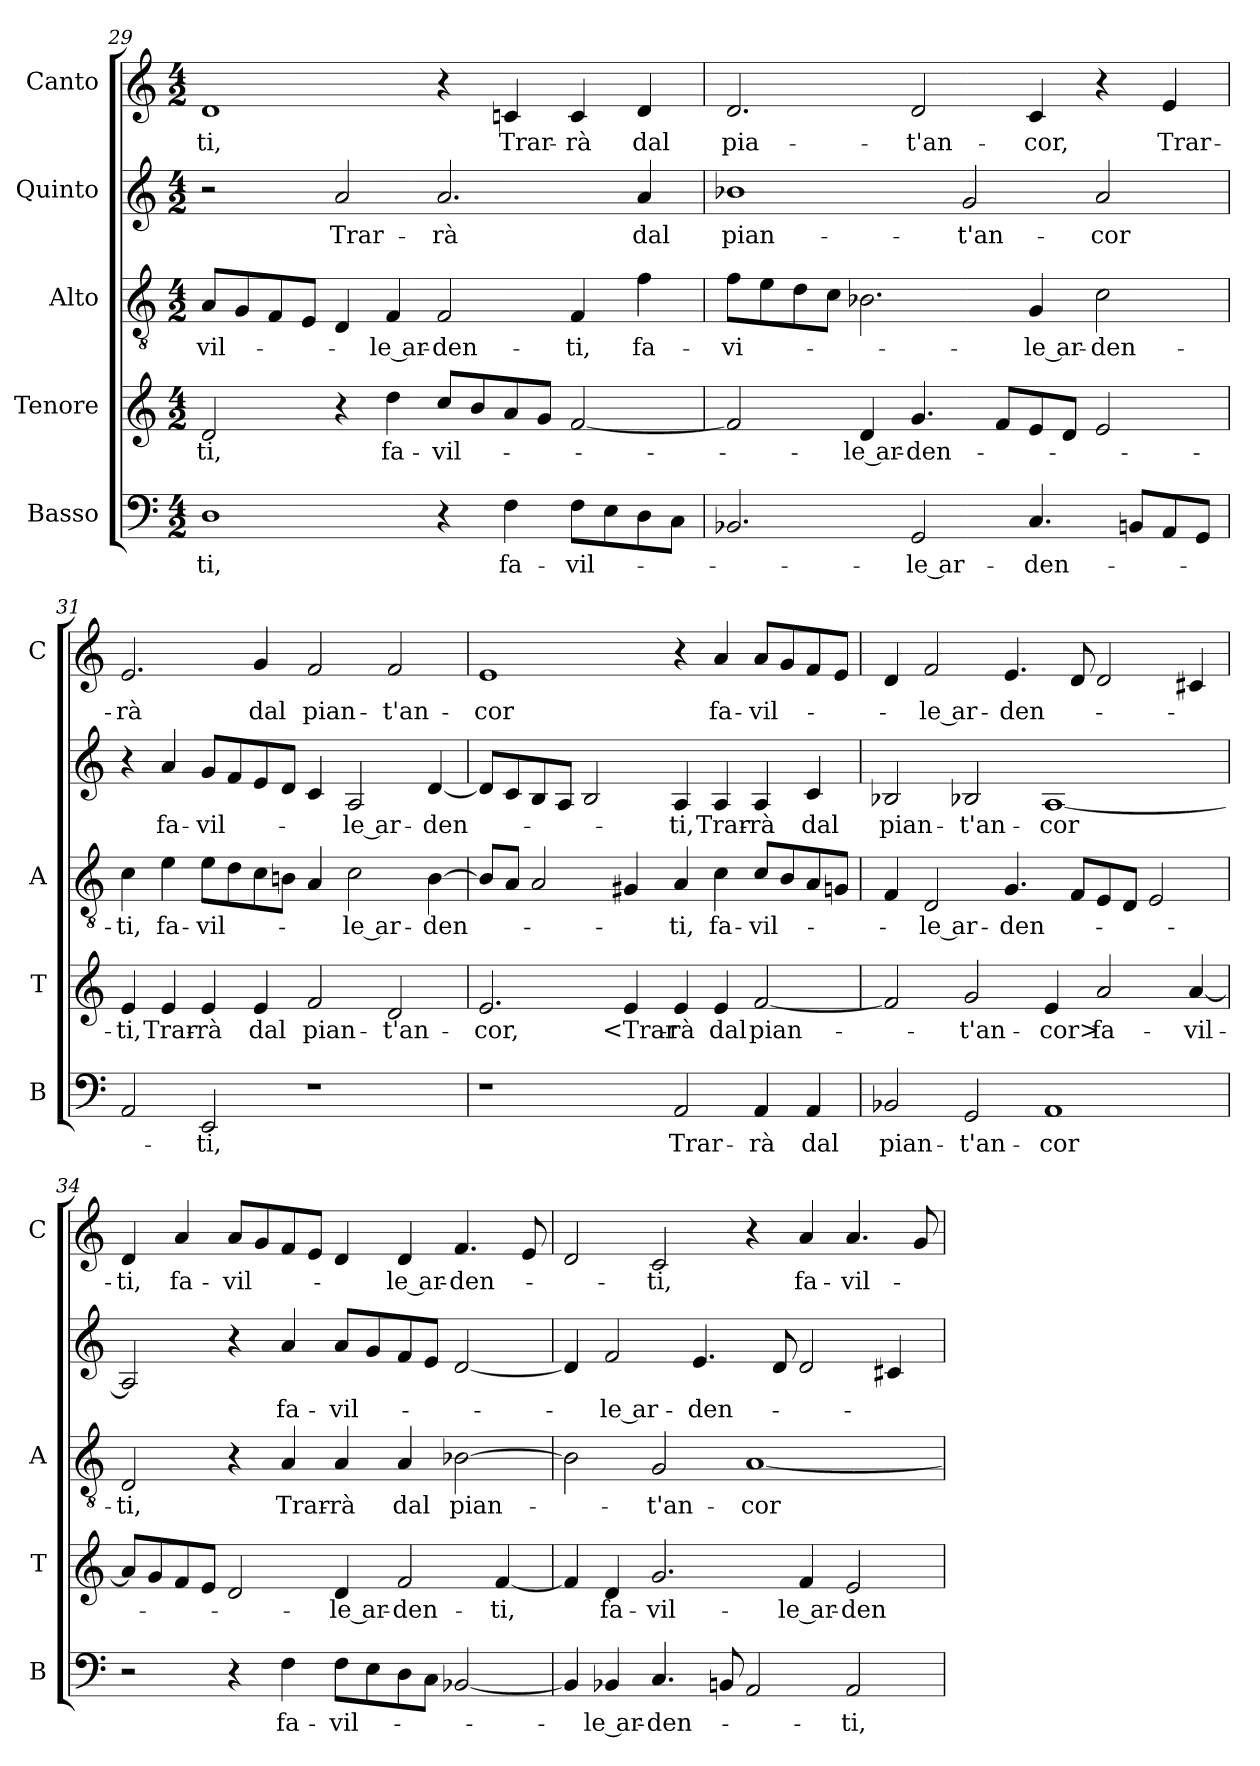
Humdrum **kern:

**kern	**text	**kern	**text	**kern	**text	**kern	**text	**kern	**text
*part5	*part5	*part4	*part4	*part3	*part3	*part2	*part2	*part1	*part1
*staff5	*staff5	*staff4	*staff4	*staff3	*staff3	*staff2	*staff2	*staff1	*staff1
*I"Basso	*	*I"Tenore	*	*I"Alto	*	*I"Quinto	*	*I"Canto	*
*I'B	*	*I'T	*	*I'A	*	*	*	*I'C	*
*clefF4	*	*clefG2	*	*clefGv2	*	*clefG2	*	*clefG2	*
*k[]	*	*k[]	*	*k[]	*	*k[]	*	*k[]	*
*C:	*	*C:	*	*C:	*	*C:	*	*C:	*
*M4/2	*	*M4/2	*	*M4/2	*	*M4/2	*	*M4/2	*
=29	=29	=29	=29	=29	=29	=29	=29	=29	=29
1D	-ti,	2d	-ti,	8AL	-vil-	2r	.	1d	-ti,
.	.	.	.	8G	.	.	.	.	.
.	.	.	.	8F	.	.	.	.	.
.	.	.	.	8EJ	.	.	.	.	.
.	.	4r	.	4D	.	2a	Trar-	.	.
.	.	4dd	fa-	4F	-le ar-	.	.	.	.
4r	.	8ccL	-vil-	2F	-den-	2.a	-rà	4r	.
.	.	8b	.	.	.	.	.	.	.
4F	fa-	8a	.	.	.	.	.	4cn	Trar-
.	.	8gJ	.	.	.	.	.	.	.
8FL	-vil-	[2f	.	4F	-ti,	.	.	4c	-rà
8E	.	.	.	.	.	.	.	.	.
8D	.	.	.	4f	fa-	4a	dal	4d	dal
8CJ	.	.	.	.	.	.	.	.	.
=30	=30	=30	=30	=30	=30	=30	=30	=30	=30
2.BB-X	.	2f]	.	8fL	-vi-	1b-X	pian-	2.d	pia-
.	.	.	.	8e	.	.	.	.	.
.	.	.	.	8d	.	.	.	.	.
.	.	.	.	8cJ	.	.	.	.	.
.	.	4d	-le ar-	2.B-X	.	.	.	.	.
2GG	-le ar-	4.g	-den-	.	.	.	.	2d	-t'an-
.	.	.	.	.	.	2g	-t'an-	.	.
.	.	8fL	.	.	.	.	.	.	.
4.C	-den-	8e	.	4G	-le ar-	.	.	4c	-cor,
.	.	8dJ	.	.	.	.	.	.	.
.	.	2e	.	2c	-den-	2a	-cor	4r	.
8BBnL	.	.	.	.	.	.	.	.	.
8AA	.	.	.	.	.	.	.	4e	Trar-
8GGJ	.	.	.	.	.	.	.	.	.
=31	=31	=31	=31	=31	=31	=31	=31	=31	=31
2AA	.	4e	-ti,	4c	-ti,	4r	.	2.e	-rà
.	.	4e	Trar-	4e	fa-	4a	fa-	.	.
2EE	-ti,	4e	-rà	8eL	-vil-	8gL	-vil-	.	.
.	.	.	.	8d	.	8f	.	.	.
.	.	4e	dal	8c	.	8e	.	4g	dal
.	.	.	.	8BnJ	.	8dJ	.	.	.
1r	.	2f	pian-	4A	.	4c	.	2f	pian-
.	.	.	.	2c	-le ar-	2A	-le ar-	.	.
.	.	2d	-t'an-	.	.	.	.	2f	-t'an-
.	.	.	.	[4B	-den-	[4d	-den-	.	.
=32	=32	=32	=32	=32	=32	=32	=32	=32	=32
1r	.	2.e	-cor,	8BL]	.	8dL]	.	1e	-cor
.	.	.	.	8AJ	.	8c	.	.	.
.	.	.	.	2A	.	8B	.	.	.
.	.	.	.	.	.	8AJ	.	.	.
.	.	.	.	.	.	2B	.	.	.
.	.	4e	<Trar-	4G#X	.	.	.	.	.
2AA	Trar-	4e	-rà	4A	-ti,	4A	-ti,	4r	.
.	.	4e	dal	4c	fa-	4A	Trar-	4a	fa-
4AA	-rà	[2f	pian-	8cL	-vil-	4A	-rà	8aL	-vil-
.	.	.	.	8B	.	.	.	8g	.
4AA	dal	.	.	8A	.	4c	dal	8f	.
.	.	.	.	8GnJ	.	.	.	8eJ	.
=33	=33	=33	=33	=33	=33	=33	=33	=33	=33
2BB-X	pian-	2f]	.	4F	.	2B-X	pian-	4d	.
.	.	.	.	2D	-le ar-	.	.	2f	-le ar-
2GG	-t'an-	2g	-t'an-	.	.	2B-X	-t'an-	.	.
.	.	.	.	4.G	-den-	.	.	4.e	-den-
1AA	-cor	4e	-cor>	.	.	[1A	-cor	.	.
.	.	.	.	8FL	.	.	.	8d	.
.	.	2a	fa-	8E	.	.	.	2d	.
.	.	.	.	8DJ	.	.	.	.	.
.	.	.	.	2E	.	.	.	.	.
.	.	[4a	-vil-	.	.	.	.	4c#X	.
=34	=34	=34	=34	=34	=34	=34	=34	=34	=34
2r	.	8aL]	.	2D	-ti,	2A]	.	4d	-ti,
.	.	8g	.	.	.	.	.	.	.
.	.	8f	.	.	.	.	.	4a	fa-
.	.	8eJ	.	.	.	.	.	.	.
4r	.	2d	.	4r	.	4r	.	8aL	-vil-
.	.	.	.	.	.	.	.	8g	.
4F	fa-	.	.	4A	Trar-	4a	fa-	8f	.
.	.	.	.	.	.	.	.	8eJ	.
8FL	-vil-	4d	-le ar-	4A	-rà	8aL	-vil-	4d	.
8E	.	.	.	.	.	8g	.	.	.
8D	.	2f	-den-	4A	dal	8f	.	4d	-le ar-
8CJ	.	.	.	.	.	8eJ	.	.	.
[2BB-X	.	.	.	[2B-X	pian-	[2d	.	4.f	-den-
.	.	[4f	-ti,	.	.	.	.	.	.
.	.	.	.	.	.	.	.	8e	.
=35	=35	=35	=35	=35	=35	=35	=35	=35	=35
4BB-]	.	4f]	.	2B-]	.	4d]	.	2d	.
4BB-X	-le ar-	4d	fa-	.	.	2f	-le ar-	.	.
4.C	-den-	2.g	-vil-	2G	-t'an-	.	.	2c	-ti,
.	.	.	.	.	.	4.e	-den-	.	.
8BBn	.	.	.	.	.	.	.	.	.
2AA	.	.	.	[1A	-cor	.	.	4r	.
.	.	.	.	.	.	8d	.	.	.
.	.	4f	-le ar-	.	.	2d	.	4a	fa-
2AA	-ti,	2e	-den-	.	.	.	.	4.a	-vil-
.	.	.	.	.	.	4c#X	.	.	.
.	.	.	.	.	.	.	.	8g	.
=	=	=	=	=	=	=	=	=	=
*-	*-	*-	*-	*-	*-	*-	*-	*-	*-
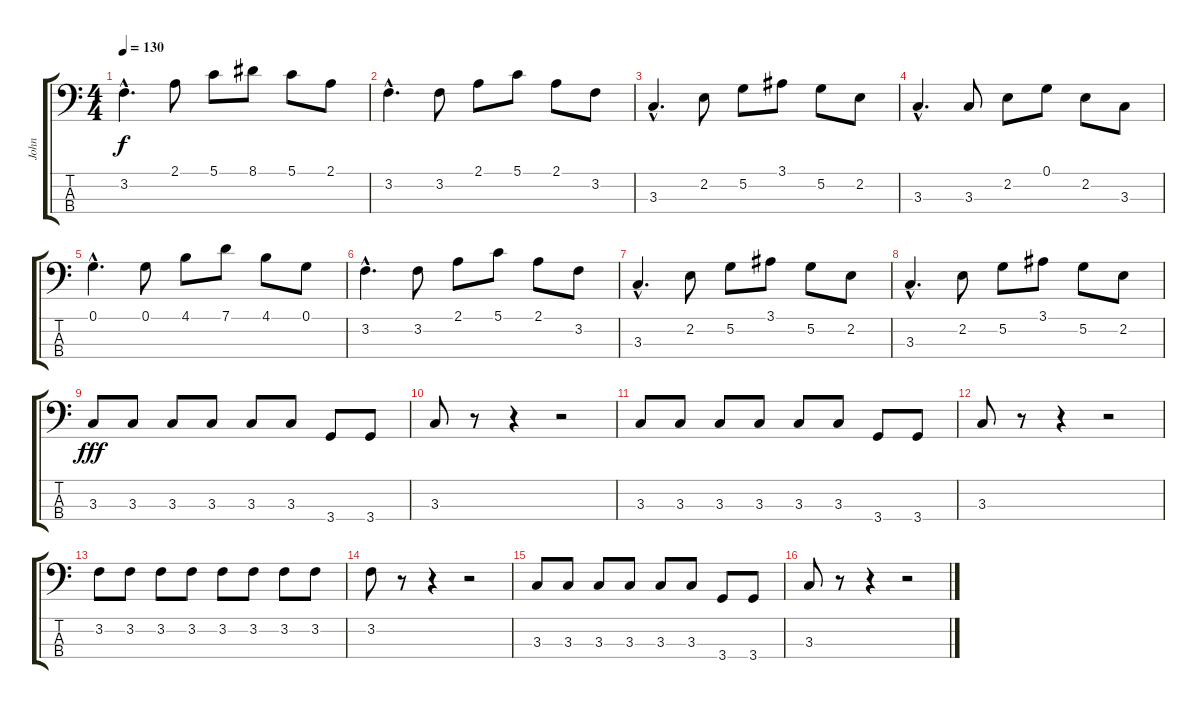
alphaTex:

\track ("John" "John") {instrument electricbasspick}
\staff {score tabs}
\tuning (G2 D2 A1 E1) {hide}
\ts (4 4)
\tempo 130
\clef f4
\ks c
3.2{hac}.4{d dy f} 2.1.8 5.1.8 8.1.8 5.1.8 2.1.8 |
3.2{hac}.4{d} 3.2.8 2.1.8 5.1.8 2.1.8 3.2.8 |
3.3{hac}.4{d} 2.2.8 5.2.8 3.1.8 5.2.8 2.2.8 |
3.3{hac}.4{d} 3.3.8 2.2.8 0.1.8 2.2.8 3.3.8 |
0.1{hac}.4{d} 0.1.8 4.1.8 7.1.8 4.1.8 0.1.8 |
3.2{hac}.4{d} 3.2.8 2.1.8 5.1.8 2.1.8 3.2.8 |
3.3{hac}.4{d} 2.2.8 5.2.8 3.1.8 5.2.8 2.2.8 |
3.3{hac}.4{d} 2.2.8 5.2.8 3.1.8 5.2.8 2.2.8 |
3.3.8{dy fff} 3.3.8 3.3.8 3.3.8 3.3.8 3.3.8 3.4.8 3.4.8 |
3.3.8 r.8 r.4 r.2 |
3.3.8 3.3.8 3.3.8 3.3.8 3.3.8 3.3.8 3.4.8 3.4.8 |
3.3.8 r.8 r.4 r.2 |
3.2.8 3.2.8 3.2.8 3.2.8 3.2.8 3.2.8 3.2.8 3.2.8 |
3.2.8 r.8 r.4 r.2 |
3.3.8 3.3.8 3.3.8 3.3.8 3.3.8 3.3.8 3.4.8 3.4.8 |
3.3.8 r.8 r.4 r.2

--

### What you have to do
Report every line of the records above that contains the string "pian", copying each such line in full. Matching is case-sensitive.

### Solution below
2.BB-X	.	2f]	.	8fL	-vi-	1b-X	pian-	2.d	pia-
1r	.	2f	pian-	4A	.	4c	.	2f	pian-
4AA	-rà	[2f	pian-	8cL	-vil-	4A	-rà	8aL	-vil-
2BB-X	pian-	2f]	.	4F	.	2B-X	pian-	4d	.
[2BB-X	.	.	.	[2B-X	pian-	[2d	.	4.f	-den-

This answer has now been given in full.